HSTS enabled on public sites

Demonstrate that all public-facing web applications and sites enforce HTTPS-only communication through properly configured HTTP Strict Transport Security headers with adequate expiry periods.

Description

What this control does

HTTP Strict Transport Security (HSTS) is a security header that instructs browsers to communicate with the web server exclusively over HTTPS, preventing protocol downgrade attacks and cookie hijacking. When enabled, the server sends a Strict-Transport-Security header containing directives such as max-age, includeSubDomains, and preload, which the browser enforces for the specified duration.
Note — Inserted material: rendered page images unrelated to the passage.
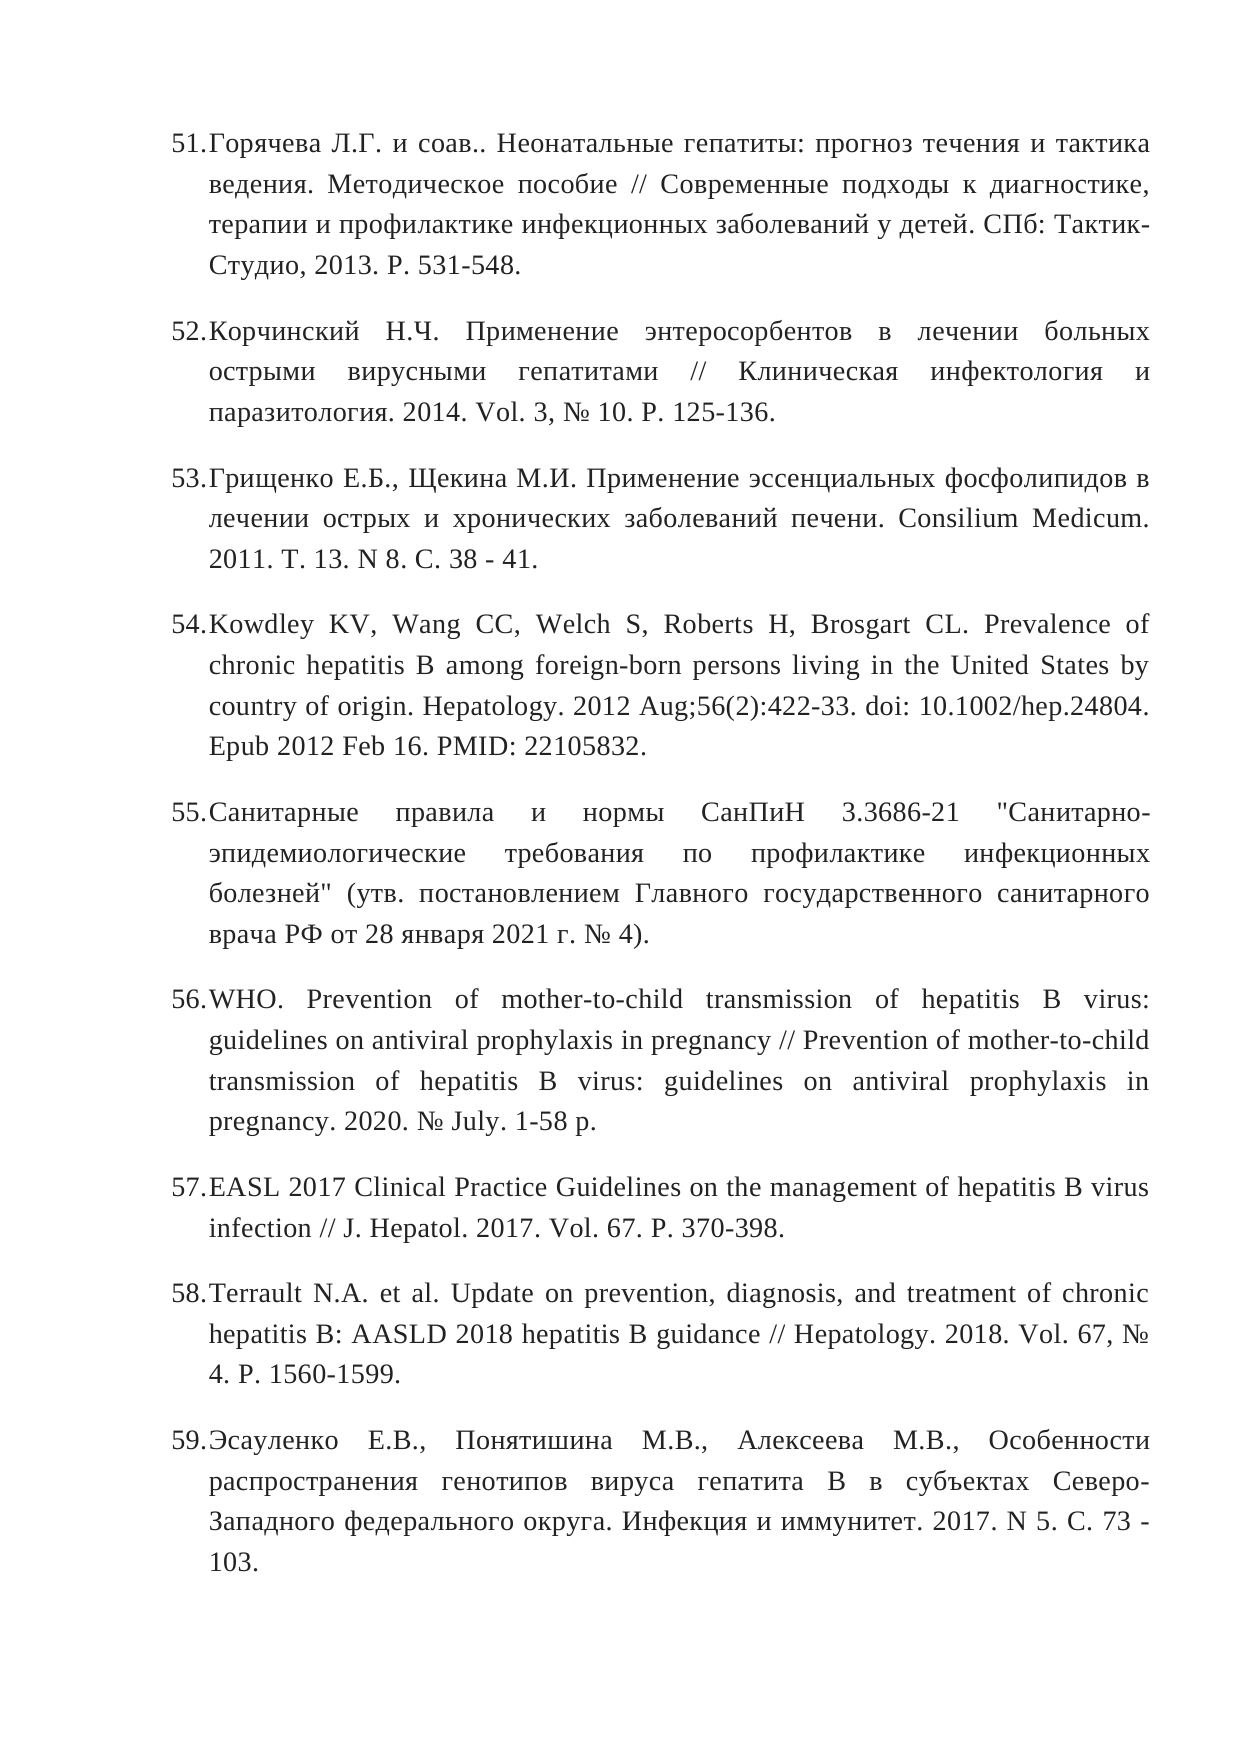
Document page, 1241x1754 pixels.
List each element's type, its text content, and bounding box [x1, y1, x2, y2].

list Грищенко Е.Б., Щекина М.И. Применение эссенциальных фосфолипидов в лечении острых и хронических заболеваний печени. Consilium Medicum. 2011. Т. 13. N 8. С. 38 - 41. [171, 452, 1152, 574]
list EASL 2017 Clinical Practice Guidelines on the management of hepatitis B virus infection // J. Hepatol. 2017. Vol. 67. P. 370-398. [171, 1162, 1152, 1243]
list Санитарные правила и нормы СанПиН 3.3686-21 "Санитарно-эпидемиологические требования по профилактике инфекционных болезней" (утв. постановлением Главного государственного санитарного врача РФ от 28 января 2021 г. № 4). [171, 787, 1152, 949]
list Kowdley KV, Wang CC, Welch S, Roberts H, Brosgart CL. Prevalence of chronic hepatitis B among foreign-born persons living in the United States by country of origin. Hepatology. 2012 Aug;56(2):422-33. doi: 10.1002/hep.24804. Epub 2012 Feb 16. PMID: 22105832. [171, 599, 1152, 762]
list Terrault N.A. et al. Update on prevention, diagnosis, and treatment of chronic hepatitis B: AASLD 2018 hepatitis B guidance // Hepatology. 2018. Vol. 67, № 4. P. 1560-1599. [171, 1268, 1152, 1390]
list Эсауленко Е.В., Понятишина М.В., Алексеева М.В., Особенности распространения генотипов вируса гепатита B в субъектах Северо-Западного федерального округа. Инфекция и иммунитет. 2017. N 5. С. 73 - 103. [171, 1415, 1152, 1577]
list WHO. Prevention of mother-to-child transmission of hepatitis B virus: guidelines on antiviral prophylaxis in pregnancy // Prevention of mother-to-child transmission of hepatitis B virus: guidelines on antiviral prophylaxis in pregnancy. 2020. № July. 1-58 p. [171, 974, 1152, 1137]
list Горячева Л.Г. и соав.. Неонатальные гепатиты: прогноз течения и тактика ведения. Методическое пособие // Современные подходы к диагностике, терапии и профилактике инфекционных заболеваний у детей. СПб: Тактик-Студио, 2013. P. 531-548. [171, 118, 1152, 281]
list Корчинский Н.Ч. Применение энтеросорбентов в лечении больных острыми вирусными гепатитами // Клиническая инфектология и паразитология. 2014. Vol. 3, № 10. P. 125-136. [171, 306, 1152, 427]
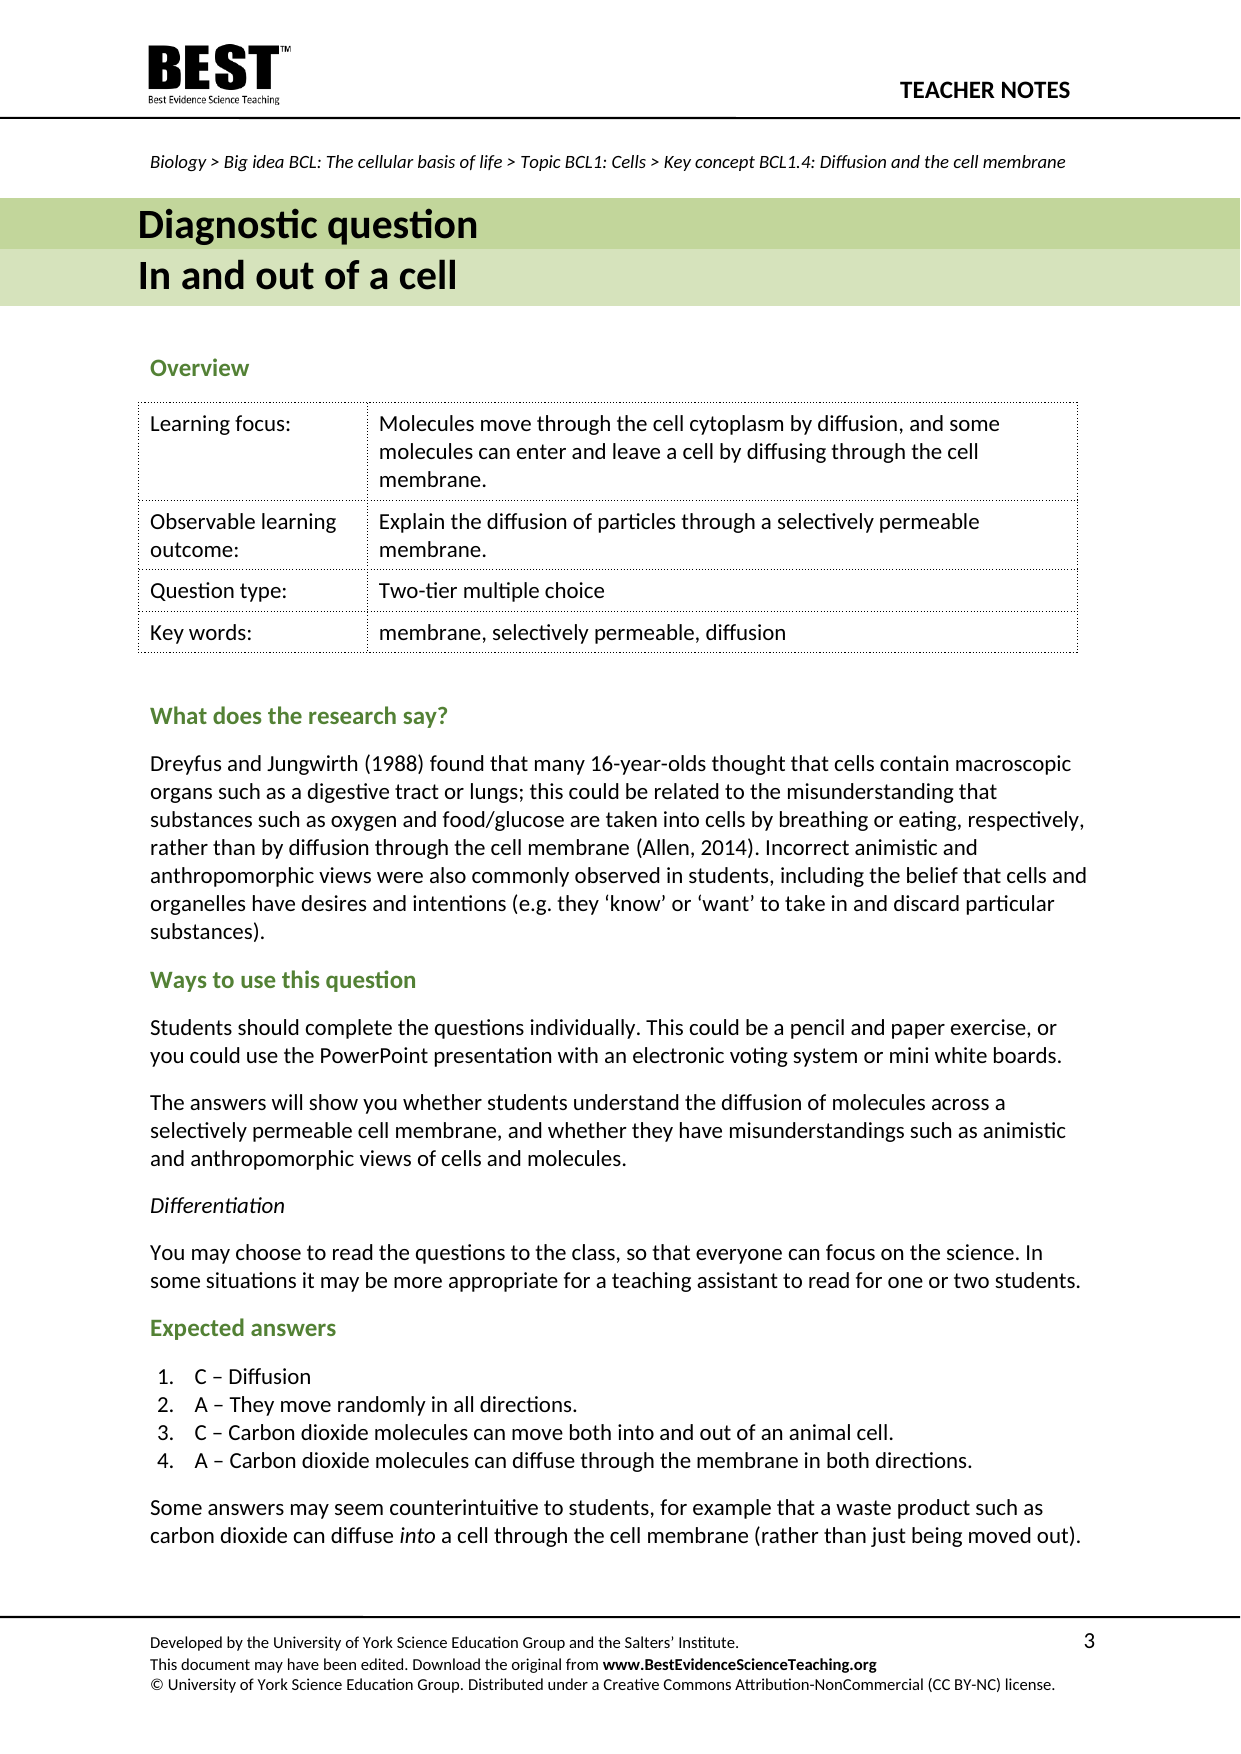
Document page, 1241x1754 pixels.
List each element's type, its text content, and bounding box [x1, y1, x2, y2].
This control is critical for public-facing websites to ensure encrypted communication cannot be bypassed through man-in-the-middle attacks or user error.

Control objective

What auditing this proves

Demonstrate that all public-facing web applications and sites enforce HTTPS-only communication through properly configured HTTP Strict Transport Security headers with adequate expiry periods.

Associated risks

Risks this control addresses

  • Man-in-the-middle attackers intercept initial HTTP requests before redirection to HTTPS, capturing sensitive session tokens or credentials
  • Users accessing sites via HTTP links or typing URLs without protocol specification expose data in cleartext transmission
  • SSL-stripping attacks downgrade HTTPS connections to HTTP, bypassing encryption without user awareness
  • Cookie theft occurs when secure cookies are transmitted over unencrypted HTTP connections initiated by attackers
  • Network-level adversaries forge responses to HTTP requests, injecting malicious content before HTTPS upgrade occurs
  • Mixed content vulnerabilities allow attackers to exploit HTTP resources loaded within HTTPS pages to compromise the secure context
  • Browser trust decisions are subverted when users habitually click through certificate warnings on HTTP connections

Testing procedure

How an auditor verifies this control

  1. Obtain an inventory of all public-facing domains, subdomains, and web applications accessible from the internet.
  2. Use browser developer tools or command-line utilities (curl, wget) to send HTTPS requests to each identified domain and capture response headers.
  3. Verify the presence of the Strict-Transport-Security header in HTTPS responses from production web servers.
  4. Examine the max-age directive value to confirm it meets organizational policy minimum (typically 31536000 seconds for one year).
  5. Check whether the includeSubDomains directive is present if the organization uses subdomains under the parent domain.
  6. Test that the HSTS policy is applied by accessing the site via HTTP and verifying the browser automatically upgrades to HTTPS on subsequent requests.
  7. Review web server configuration files (Apache, Nginx, IIS, load balancers) to confirm HSTS headers are configured at the infrastructure level, not solely application layer.
  8. Validate that HSTS preload list submission status if the organization claims preload compliance, by checking hstspreload.org or Chromium source.
Evidence required Collect HTTP response header captures showing Strict-Transport-Security values for each public domain, screenshots of browser developer tools network tabs displaying header details, and configuration file excerpts from web servers or load balancers demonstrating HSTS policy enforcement. Retain curl or wget command outputs with verbose flags showing full header exchanges, and if applicable, screenshots from hstspreload.org confirming preload status.
Pass criteria All public-facing domains return a valid Strict-Transport-Security header over HTTPS with a max-age value of at least 31536000 seconds, includeSubDomains directive where subdomains exist, and no domains accessible via unencrypted HTTP without automatic HTTPS upgrade.